Visibly flustered, Fisher took a sip of water. “This isn’t easy for me, you know. Can you please try and tune in?” He slumped back in his chair. “I was explaining to you that Diana and I didn’t seek out a relationship with each other, it simply developed into something more over time.”
Whoops. Looks like she’d missed out on some important details during her little trip to outer headspace. So he’d met someone else. She registered the information calmly, as if he’d told her they were out of milk. Maybe she was simply in shock. Or dealing with the effects of three glasses of wine and no food in her stomach. She couldn’t tell. “Which one is Diana, again?”
He released a long-suffering sigh. “The oncologist.” She showed no reaction. “From Boston…?”
Story tilted her head. “The one with the bob haircut?”
“Yes.”
“Huh.”
Story recalled meeting her apparent replacement, Diana, at a dinner party a month prior. Had they already been seeing each other? Did she even want to know? Their destination wedding in Maui wouldn’t be taking place either way.
The white noise of the dining room combined with the over-the-top nautical decor transported Story to the ocean and the time she almost drowned. Sipping her sparkling water, she recalled the day with perfect clarity.

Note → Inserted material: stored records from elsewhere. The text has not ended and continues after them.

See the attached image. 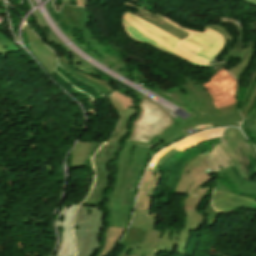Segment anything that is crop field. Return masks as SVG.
Returning a JSON list of instances; mask_svg holds the SVG:
<instances>
[{
    "label": "crop field",
    "mask_w": 256,
    "mask_h": 256,
    "mask_svg": "<svg viewBox=\"0 0 256 256\" xmlns=\"http://www.w3.org/2000/svg\"><path fill=\"white\" fill-rule=\"evenodd\" d=\"M162 174L146 171L140 185L137 205L131 225L121 243L126 252L135 254L148 253L145 256H158L160 251L172 252L178 245L177 253L185 255L191 230H197L202 225L203 213L185 212V223L182 231L165 229V232L155 231V211L150 212V194Z\"/></svg>",
    "instance_id": "1"
},
{
    "label": "crop field",
    "mask_w": 256,
    "mask_h": 256,
    "mask_svg": "<svg viewBox=\"0 0 256 256\" xmlns=\"http://www.w3.org/2000/svg\"><path fill=\"white\" fill-rule=\"evenodd\" d=\"M211 127L212 126H201L196 129L200 131ZM185 136H187V134L182 133L163 142L153 151L135 145L133 152L122 149L118 153L117 159L115 160V165L118 168L117 177L105 206L110 216L107 220L108 226H127L133 208L138 179L150 157L157 150Z\"/></svg>",
    "instance_id": "2"
},
{
    "label": "crop field",
    "mask_w": 256,
    "mask_h": 256,
    "mask_svg": "<svg viewBox=\"0 0 256 256\" xmlns=\"http://www.w3.org/2000/svg\"><path fill=\"white\" fill-rule=\"evenodd\" d=\"M180 170L182 176L175 193L186 194L185 211H196V207L209 191V188L212 187L203 189L202 185L212 179L209 175L214 172L208 166L206 155L203 153L188 158Z\"/></svg>",
    "instance_id": "3"
},
{
    "label": "crop field",
    "mask_w": 256,
    "mask_h": 256,
    "mask_svg": "<svg viewBox=\"0 0 256 256\" xmlns=\"http://www.w3.org/2000/svg\"><path fill=\"white\" fill-rule=\"evenodd\" d=\"M141 113L134 121L129 141L149 144L157 135L162 136L173 123L171 116L148 99L139 103Z\"/></svg>",
    "instance_id": "4"
},
{
    "label": "crop field",
    "mask_w": 256,
    "mask_h": 256,
    "mask_svg": "<svg viewBox=\"0 0 256 256\" xmlns=\"http://www.w3.org/2000/svg\"><path fill=\"white\" fill-rule=\"evenodd\" d=\"M99 207L81 205L78 208L75 234L77 237V256H92L98 249V236L103 229V212Z\"/></svg>",
    "instance_id": "5"
},
{
    "label": "crop field",
    "mask_w": 256,
    "mask_h": 256,
    "mask_svg": "<svg viewBox=\"0 0 256 256\" xmlns=\"http://www.w3.org/2000/svg\"><path fill=\"white\" fill-rule=\"evenodd\" d=\"M186 84L179 86L185 94L190 97L194 103L202 110L205 117L213 125L226 126L234 125L236 121H241L242 117L238 111L226 116L219 117L212 103L213 99L200 84L192 81L189 77L181 74Z\"/></svg>",
    "instance_id": "6"
},
{
    "label": "crop field",
    "mask_w": 256,
    "mask_h": 256,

Ignoring her mother’s caution and the signs warning of a dangerous undertow, twelve-year-old Story swam out much too far, only to be pulled under by a massive wave. As her arms and legs pinwheeled in every direction, breath whooshing from her lungs, she could still remember her brain registering the thought, maybe it’s better to just die now than have to deal with my mother saying “I told you so.” But somehow, she’d finally managed to make it to the surface, sucking in air and blinking saltwater from her eyes.
Then she’d grabbed her board and paddled out ever farther.
What happened to that girl? The brave girl who refused to sit still for lectures. Or let people force her into eating seafood. She used to be fearless. With regularity, her grade school teachers used to throw up their hands in resignation, muttering, “She has a mind of her own.”
At some point between graduating from college three years earlier and now, she’d lost her pluck. Her moxie. Her chutzpah. She’d met the slightly older, ambitious Fisher as a young postgrad and could admit now that she’d been more than a little dazzled by the attention he paid her—especially after being surrounded for four years by inexperienced college boys.
While trying to fit into his world of sophisticated dinner parties and foreign films, had she let little parts of herself chip away in the process? Obviously. The old Story, the one who’d regarded her near-drowning as an adventure, would not approve of the girl who listened politely while someone made her feel two inches tall.
That Story would kick ass and take names.
The waitress approached then, drawing her attention. “Are you still working on your halibut, miss?”
Looking down at the untouched piece of fish—Fisher knew she didn’t like seafood, the bastard—Story shook her head. “No, I’m finished, thank you.”